Quase imediatamente a seguir a ter assumido funções, a administração Clinton foi confrontada com erupções de violência em várias partes do mundo (Somália, Ruanda, Jugoslávia, Tchetchénia, recuos no processo de paz israelo-palestiniano, etc.) Em quase todos os casos, o primeiro instinto de Clinton foi não se envolver. Os problemas não se enquadravam no seu idealismo, nem nas preferências intelectuais. Apenas no caso da Jugoslávia a sua resposta foi positiva, tendo a conferência de paz e os Acordos de Dayton, Ohio, enfatizado o papel central dos EUA na resolução da crise, tendo a campanha contra o Kosovo, em 1999, reforçado esta posição.
 
A administração Clinton ordenou ataques aéreos limitados periódicos contra alvos militares no Iraque e quase duplicou o número de efectivos militares americanos na Arábia Saudita, fornecendo “cereal para os moínhos” dos fundamentalistas anti-americanos, nomeadamente Osama bin-Laden. Em meados de 1998, Clinton recebeu um pedido de 18 defensores da intervenção militar preventiva, instando-o a “actuar decisivamente” contra Saddam, antes que fosse tarde. Dois terços dos signatários vieram a ser funcionários proeminentes na administração seguinte, nomeadamente Paula Dobriansky, Robert Kagan, William Kristol, Richard Perle, Donald Rumsfeld e Paul Wolfowitz.

▶ _INFORMAÇÃO APRESENTADA_
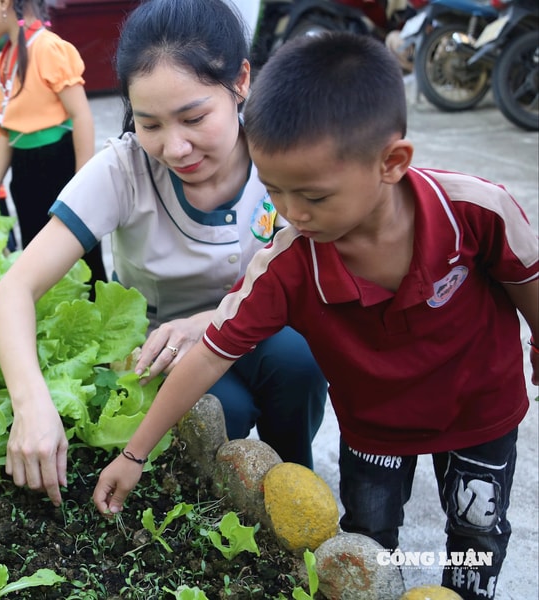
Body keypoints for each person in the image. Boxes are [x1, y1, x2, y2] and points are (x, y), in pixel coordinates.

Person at [93, 31, 538, 600]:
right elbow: (210, 354)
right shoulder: (288, 262)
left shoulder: (476, 211)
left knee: (477, 531)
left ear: (391, 162)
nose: (293, 213)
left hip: (482, 408)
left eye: (314, 196)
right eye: (275, 191)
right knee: (367, 543)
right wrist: (134, 453)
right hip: (376, 425)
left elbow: (527, 282)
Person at [0, 0, 327, 507]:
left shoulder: (277, 154)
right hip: (160, 352)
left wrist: (205, 322)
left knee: (298, 362)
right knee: (220, 413)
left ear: (240, 82)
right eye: (150, 125)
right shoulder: (123, 170)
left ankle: (297, 492)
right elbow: (14, 290)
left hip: (257, 328)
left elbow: (318, 280)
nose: (175, 148)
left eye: (194, 118)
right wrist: (31, 402)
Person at [0, 0, 106, 283]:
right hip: (24, 173)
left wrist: (83, 182)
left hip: (60, 168)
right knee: (38, 259)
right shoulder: (0, 63)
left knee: (81, 260)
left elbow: (81, 115)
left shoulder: (47, 48)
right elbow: (8, 131)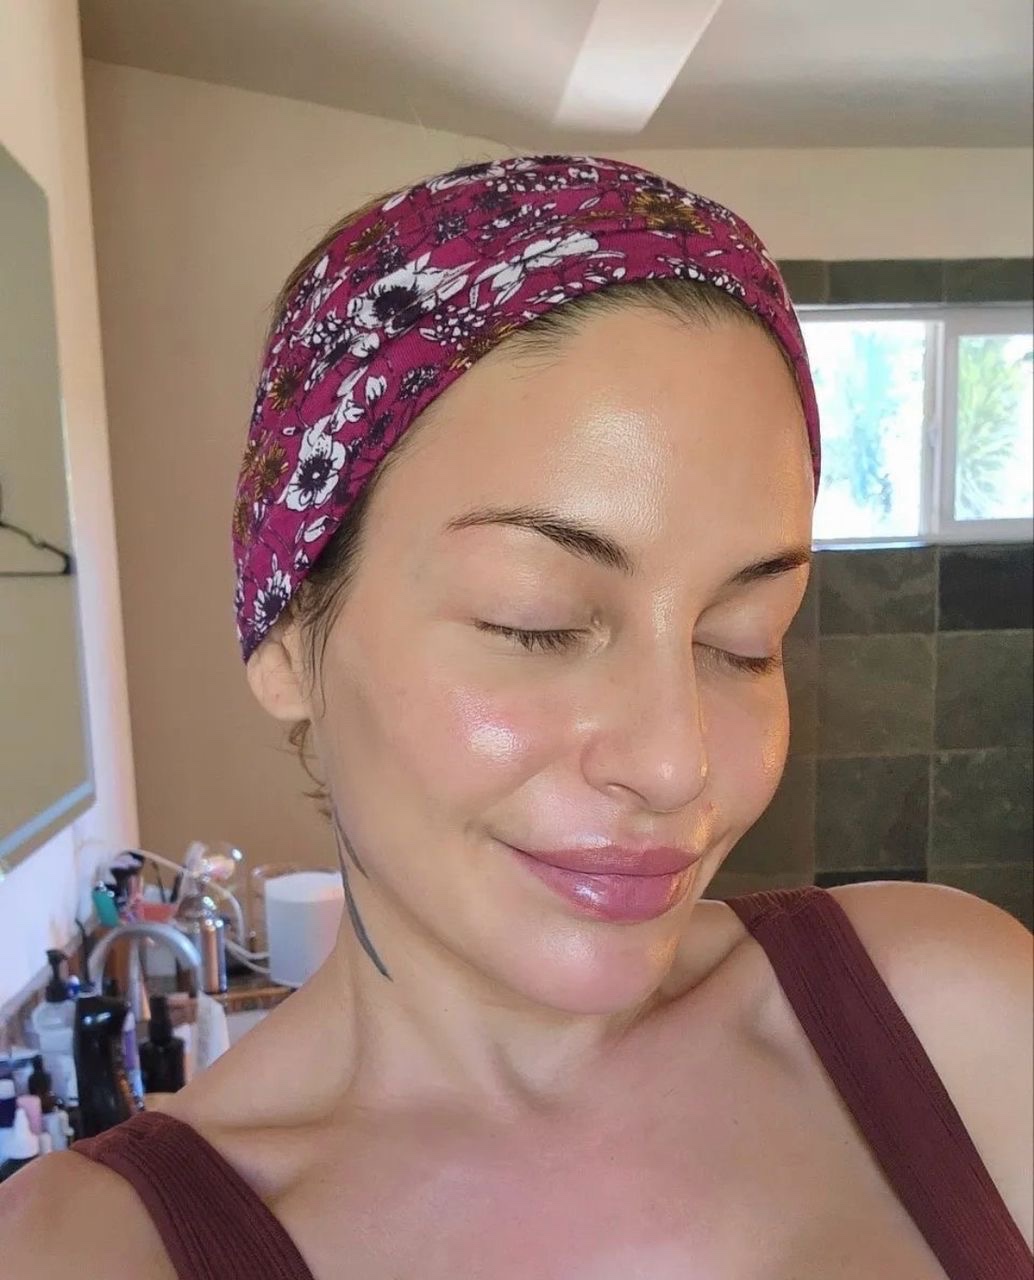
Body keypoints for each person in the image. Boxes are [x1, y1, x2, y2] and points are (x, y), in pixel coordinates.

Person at [2, 155, 1031, 1279]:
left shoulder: (952, 1019)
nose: (675, 762)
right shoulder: (98, 1251)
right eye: (534, 622)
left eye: (744, 638)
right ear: (289, 639)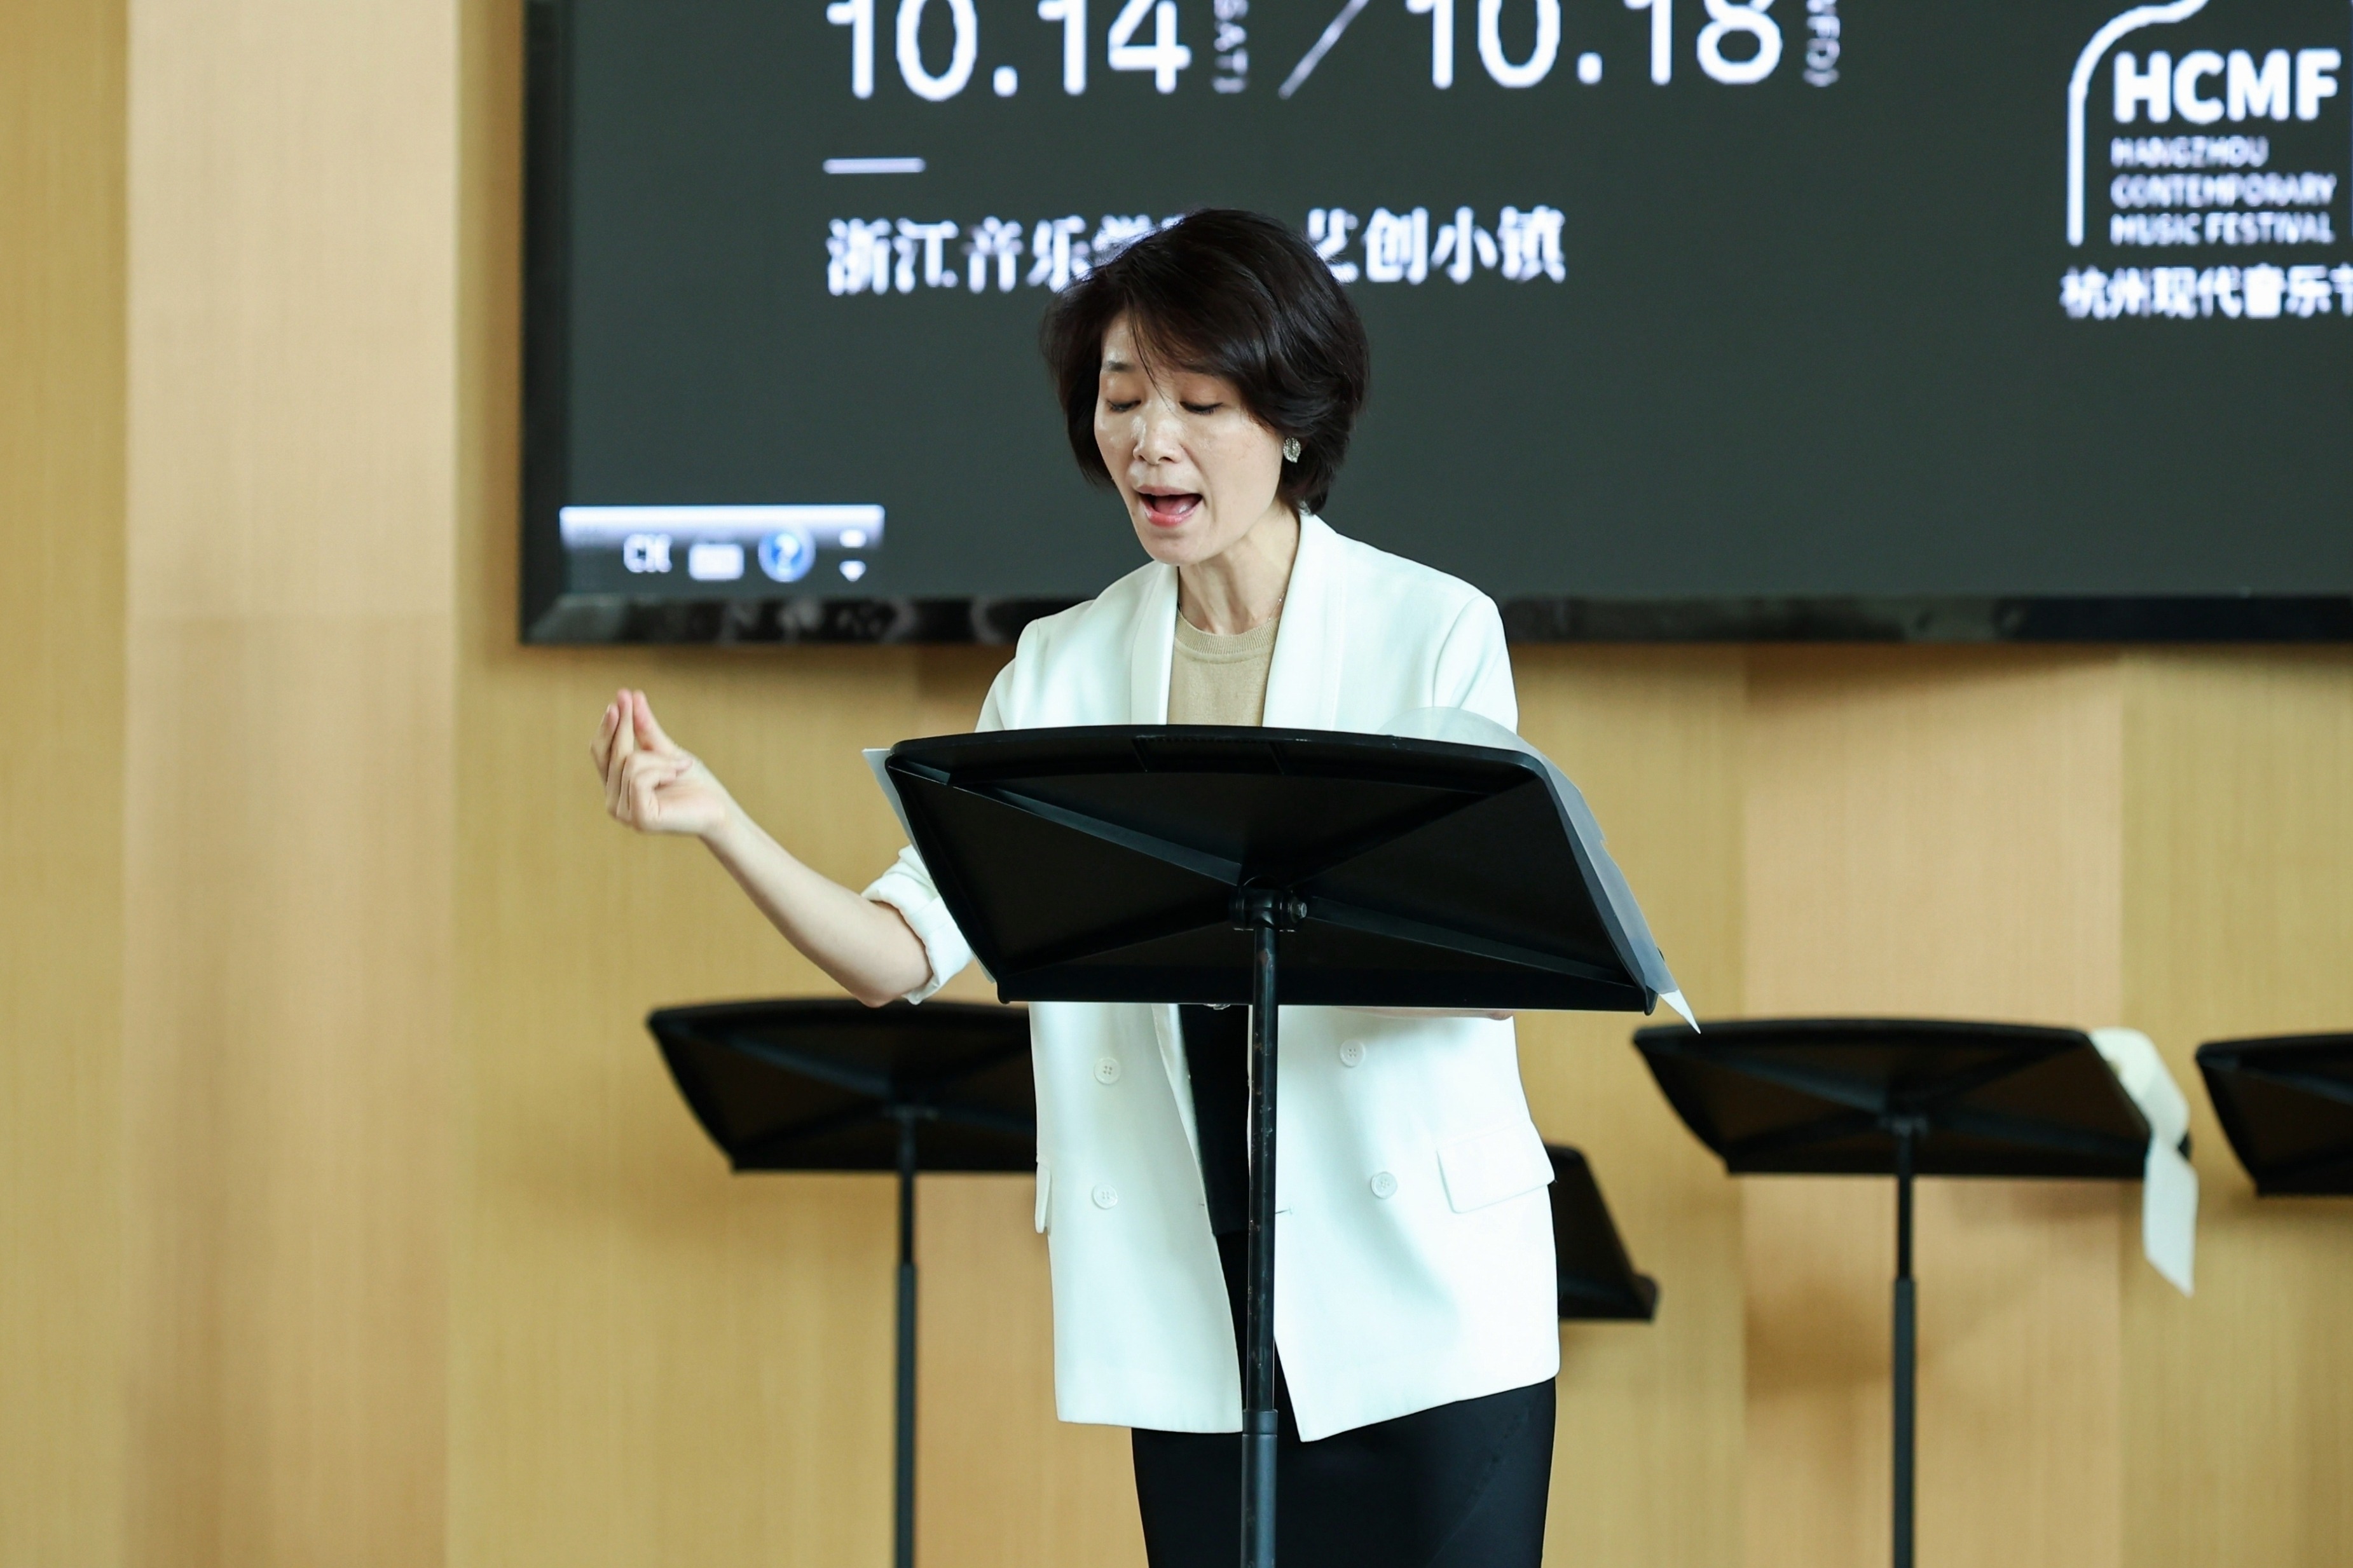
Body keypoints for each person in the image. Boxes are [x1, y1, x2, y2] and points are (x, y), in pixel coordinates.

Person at [591, 209, 1558, 1567]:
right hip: (1190, 1288)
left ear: (1291, 421)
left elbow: (1478, 939)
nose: (1150, 441)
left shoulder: (1431, 627)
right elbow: (895, 953)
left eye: (1199, 405)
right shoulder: (1058, 667)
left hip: (1421, 1298)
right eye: (1120, 399)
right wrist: (721, 823)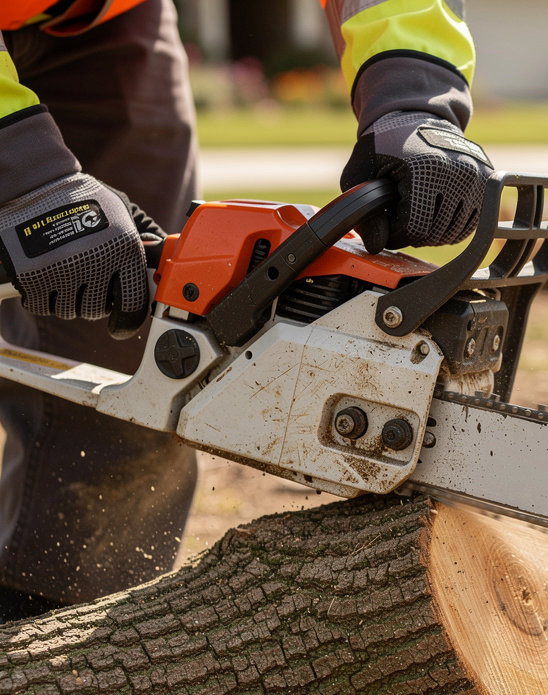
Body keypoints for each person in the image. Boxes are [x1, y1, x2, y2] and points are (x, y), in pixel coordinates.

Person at [0, 0, 493, 621]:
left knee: (146, 356)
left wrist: (416, 99)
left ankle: (54, 632)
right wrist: (22, 172)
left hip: (107, 21)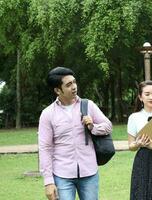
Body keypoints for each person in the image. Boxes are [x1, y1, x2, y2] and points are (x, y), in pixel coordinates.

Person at [38, 67, 112, 200]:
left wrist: (92, 126)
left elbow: (108, 126)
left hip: (89, 172)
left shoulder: (88, 105)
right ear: (57, 90)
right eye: (68, 84)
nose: (74, 87)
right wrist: (48, 182)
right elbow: (45, 148)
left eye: (74, 82)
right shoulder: (48, 114)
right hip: (62, 175)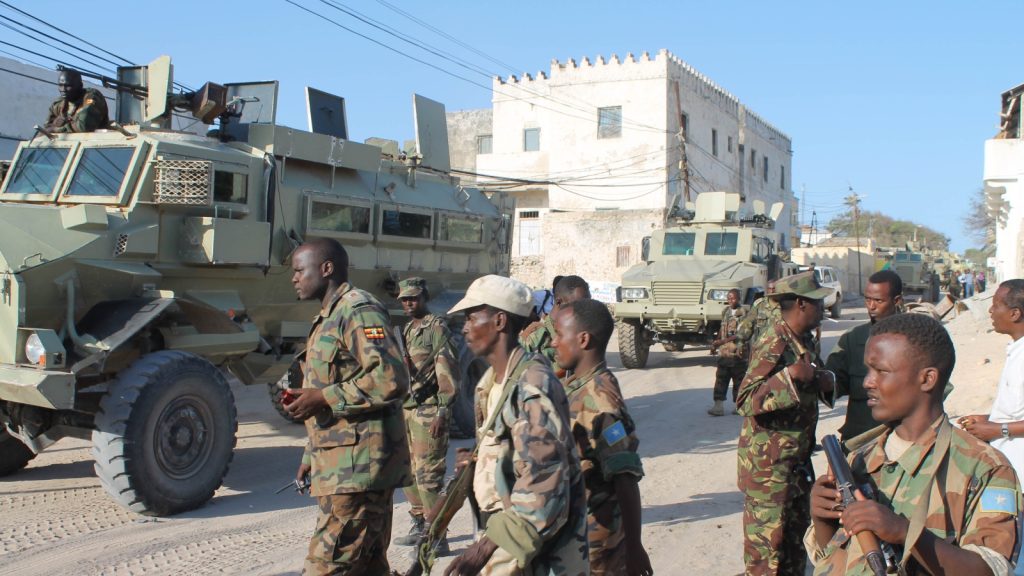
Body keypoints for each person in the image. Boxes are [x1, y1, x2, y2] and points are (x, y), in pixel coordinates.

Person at [808, 313, 1021, 575]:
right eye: (868, 370)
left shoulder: (984, 468)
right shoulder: (860, 460)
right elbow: (835, 557)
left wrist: (904, 532)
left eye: (881, 371)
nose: (867, 382)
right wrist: (823, 519)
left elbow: (989, 569)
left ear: (927, 379)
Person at [284, 238, 412, 575]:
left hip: (359, 471)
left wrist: (323, 397)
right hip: (341, 465)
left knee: (327, 566)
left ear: (326, 269)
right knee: (367, 567)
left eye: (299, 270)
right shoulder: (329, 316)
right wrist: (312, 453)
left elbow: (391, 378)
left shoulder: (358, 310)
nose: (294, 278)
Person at [444, 274, 587, 576]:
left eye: (472, 318)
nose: (465, 328)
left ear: (499, 321)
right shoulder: (490, 383)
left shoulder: (531, 385)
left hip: (529, 550)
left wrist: (485, 549)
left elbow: (544, 481)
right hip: (506, 536)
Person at [736, 271, 835, 576]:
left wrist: (822, 379)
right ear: (802, 304)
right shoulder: (774, 342)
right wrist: (788, 376)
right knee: (766, 559)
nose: (824, 308)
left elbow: (813, 377)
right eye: (818, 302)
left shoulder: (803, 340)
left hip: (795, 465)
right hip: (769, 474)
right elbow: (745, 400)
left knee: (794, 552)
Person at [552, 299, 653, 576]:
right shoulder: (577, 385)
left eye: (559, 334)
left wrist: (634, 548)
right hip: (575, 534)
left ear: (583, 339)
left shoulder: (602, 403)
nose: (553, 342)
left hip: (596, 545)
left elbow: (625, 478)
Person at [393, 277, 459, 552]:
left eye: (413, 298)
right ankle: (420, 523)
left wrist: (442, 410)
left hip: (430, 410)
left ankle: (437, 535)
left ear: (424, 297)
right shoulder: (408, 329)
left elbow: (447, 371)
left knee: (428, 475)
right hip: (408, 410)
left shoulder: (436, 327)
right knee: (407, 471)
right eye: (404, 299)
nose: (409, 303)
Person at [826, 270, 904, 441]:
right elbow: (833, 384)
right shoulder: (852, 339)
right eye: (867, 299)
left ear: (896, 300)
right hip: (860, 440)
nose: (871, 306)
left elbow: (938, 390)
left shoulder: (915, 338)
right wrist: (820, 380)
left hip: (901, 440)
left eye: (878, 301)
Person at [961, 280, 1024, 481]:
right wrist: (989, 418)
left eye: (996, 305)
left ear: (1014, 314)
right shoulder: (1016, 351)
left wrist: (997, 429)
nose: (990, 311)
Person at [520, 275, 591, 371]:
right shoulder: (534, 338)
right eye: (578, 306)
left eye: (587, 304)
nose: (584, 311)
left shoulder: (583, 335)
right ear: (559, 302)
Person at [708, 288, 749, 416]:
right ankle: (718, 407)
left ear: (739, 298)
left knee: (739, 381)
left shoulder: (744, 313)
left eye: (733, 298)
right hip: (725, 353)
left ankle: (739, 407)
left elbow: (741, 334)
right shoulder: (726, 311)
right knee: (721, 378)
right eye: (729, 298)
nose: (731, 300)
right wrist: (716, 342)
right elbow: (722, 328)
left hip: (738, 353)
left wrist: (722, 341)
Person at [44, 69, 110, 133]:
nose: (63, 89)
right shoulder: (58, 104)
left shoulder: (91, 97)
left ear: (80, 85)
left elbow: (84, 126)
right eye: (60, 85)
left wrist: (56, 129)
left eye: (68, 86)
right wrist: (55, 123)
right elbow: (47, 128)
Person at [736, 280, 780, 349]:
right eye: (770, 289)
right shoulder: (759, 305)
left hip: (779, 347)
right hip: (761, 347)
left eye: (774, 289)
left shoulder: (785, 305)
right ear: (767, 290)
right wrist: (740, 342)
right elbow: (749, 323)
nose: (772, 291)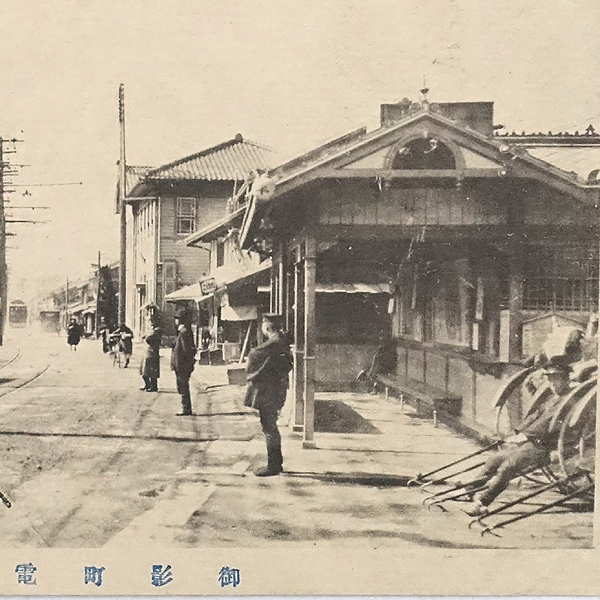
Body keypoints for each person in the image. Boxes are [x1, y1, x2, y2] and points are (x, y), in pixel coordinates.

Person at [244, 313, 293, 477]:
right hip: (277, 388)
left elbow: (253, 355)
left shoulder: (273, 344)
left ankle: (273, 465)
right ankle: (276, 463)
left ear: (266, 326)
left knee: (269, 426)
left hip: (268, 390)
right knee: (270, 425)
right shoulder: (281, 343)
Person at [171, 308, 197, 416]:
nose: (175, 321)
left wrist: (186, 364)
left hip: (182, 365)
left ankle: (186, 409)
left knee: (183, 386)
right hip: (181, 365)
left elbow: (187, 351)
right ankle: (185, 408)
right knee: (182, 385)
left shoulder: (184, 332)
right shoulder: (183, 332)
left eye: (177, 318)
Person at [140, 325, 161, 392]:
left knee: (151, 372)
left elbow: (148, 339)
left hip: (151, 354)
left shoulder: (155, 333)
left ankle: (153, 387)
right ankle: (148, 385)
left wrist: (147, 335)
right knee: (145, 372)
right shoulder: (153, 333)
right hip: (148, 353)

▶ _O QUE SE PEDE_
Prossiga o texto acima sobre a política externa da administração Clinton, começando logo após a última frase.

▶ _RESPOSTA_
 
Mas o legado mais desapontante e negativo de Clinton foi talvez o seu falhanço em explorar as fugazes oportunidades que surgiram, pelo menos por duas vezes (após os Acordos de Oslo, em 1993, e nos encontros de Camp David II, em 1999), relativamente ao impasse do conflito israelo-palestiniano. Muitos muçulmanos viram a entrada americana no Médio Oriente após a 2.ª Guerra Mundial como uma força libertadora do domínio colonial anglo-francês. Cinco décadas depois, um número crescente de árabes e iranianos estão cada vez mais receptivos à ideia que a região está de novo sob domínio estrangeiro, contribuindo para a cada vez maior hostilidade política e religiosa da região para com os EUA. Mesmo alguns dos aliados começaram a sentir-se mal com o hiperpoder americano.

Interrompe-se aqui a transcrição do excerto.